L’Argentine lance un plan “prix justes” contre l’inflation

Photo PABLO BARRERA/ANADOLU AGENCY via AFP.

Si l’inflation est actuellement un mal qui touche de nombreux pays, l’Argentine en souffre tout particulièrement : avec près de 7 % d’augmentation des prix par mois, le pays devrait atteindre en fin d’année un faramineux taux à trois chiffres.

Alors, dans une énième tentative pour protéger le pouvoir d’achat des Argentins, le ministre de l’Économie, Sergio Massa, a lancé, vendredi 11 novembre, le programme “prix justes”. Il gèle pour une durée de quatre mois le prix de 1 700 produits de consommation courante (aliments, boissons, laitages, hygiène personnelle, entretien…) par le biais d’accords volontaires avec une centaine d’entreprises productrices et distributrices, qui représentent 86 % du marché argentin. “Cet accord de prix résout l’un des problèmes de l’inflation, mais nous devons continuer de travailler sur la politique fiscale et l’accumulation de réserves [de la Banque centrale]”, a déclaré sans fanfaronnade le ministre de l’Économie, cité par le quotidien Ambito Financiero.

Contrôles et amendes

Des équipes de contrôleurs de prix sillonneront les rayons des magasins pour vérifier que l’accord est bien respecté, et une application à télécharger permettra également aux consommateurs de signaler des prix trop élevés pour les produits concernés. De fortes amendes sont prévues en cas de non-respect du plan “prix justes”.

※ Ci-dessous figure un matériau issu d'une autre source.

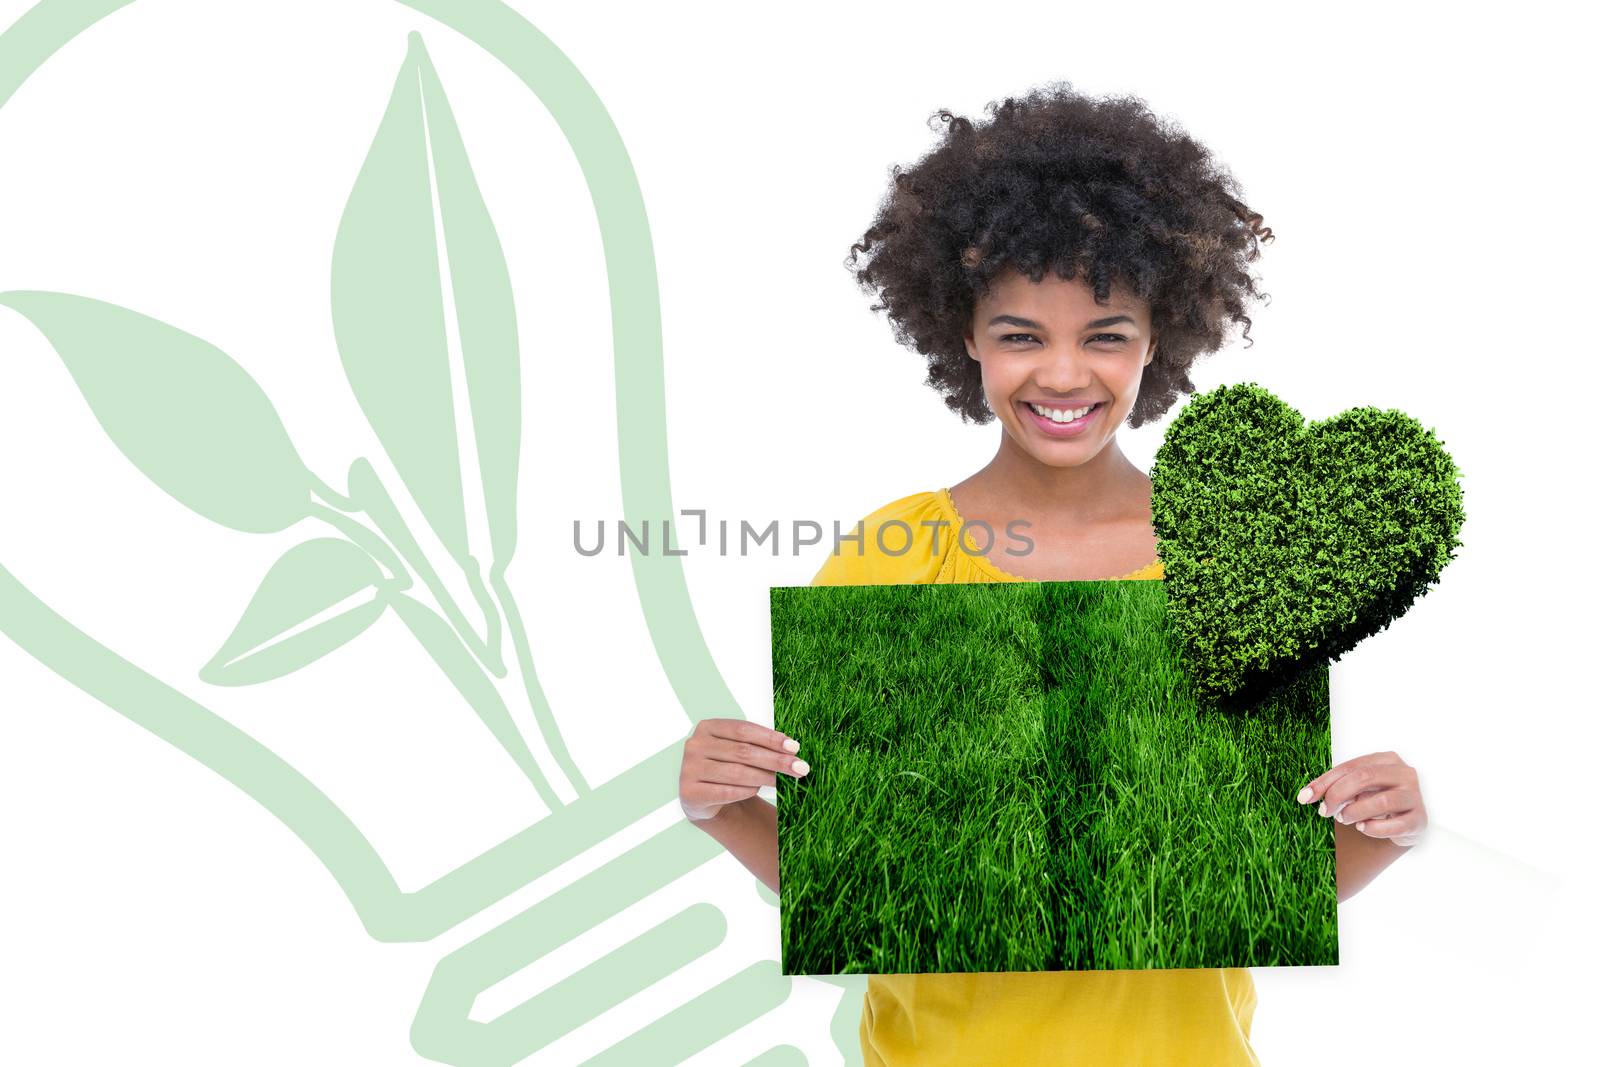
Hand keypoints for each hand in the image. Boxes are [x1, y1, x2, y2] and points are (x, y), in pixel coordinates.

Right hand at [678, 718, 809, 822]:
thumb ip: (759, 746)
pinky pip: (727, 792)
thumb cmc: (727, 767)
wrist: (703, 798)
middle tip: (801, 768)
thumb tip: (792, 749)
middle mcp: (694, 745)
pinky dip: (746, 791)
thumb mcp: (739, 751)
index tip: (795, 747)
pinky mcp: (690, 793)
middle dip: (776, 760)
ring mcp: (689, 769)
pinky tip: (758, 790)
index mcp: (707, 727)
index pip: (743, 729)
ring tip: (783, 781)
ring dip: (765, 777)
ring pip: (737, 772)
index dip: (771, 738)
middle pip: (743, 751)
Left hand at [1296, 750, 1427, 846]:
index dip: (1324, 782)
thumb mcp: (1354, 788)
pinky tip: (1363, 828)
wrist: (1404, 822)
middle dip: (1338, 795)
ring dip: (1355, 812)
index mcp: (1386, 759)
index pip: (1349, 767)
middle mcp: (1404, 773)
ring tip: (1344, 819)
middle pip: (1364, 778)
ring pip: (1382, 801)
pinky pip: (1395, 825)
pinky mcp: (1420, 819)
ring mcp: (1415, 796)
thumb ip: (1333, 787)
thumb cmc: (1375, 799)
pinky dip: (1374, 828)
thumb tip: (1304, 796)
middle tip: (1325, 811)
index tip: (1304, 798)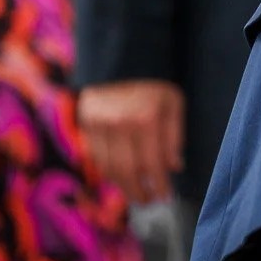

Ce n’est pas la première fois que le gouvernement a recours à des mesures similaires de contrôle des prix. Le quotidien Clarín, critique du gouvernement, cite la chef de l’opposition, Patricia Bullrich, qui estime que :

“C’est une recette qui a échoué plusieurs fois déjà en Argentine. […] De tout temps ici, les contrôles de prix ont eu le même effet qu’un pansement pour une maladie grave. Il faut prendre la décision de soigner cette maladie à fond.”

Risque de pénurie

Les principales critiques évoquent le fait qu’un gel des prix n’est qu’une manière de repousser le problème et finit par créer, lorsqu’il se termine, une inéluctable explosion des prix. Il peut également déclencher un problème de pénurie. “Ça ne va pas marcher, déclare anonymement le propriétaire d’un supermarché au quotidien La Nación. Parce que ce plan ‘prix justes’ va générer une grande demande pour les produits qui font partie de l’accord, et de ce fait des problèmes d’approvisionnement seront inévitables.”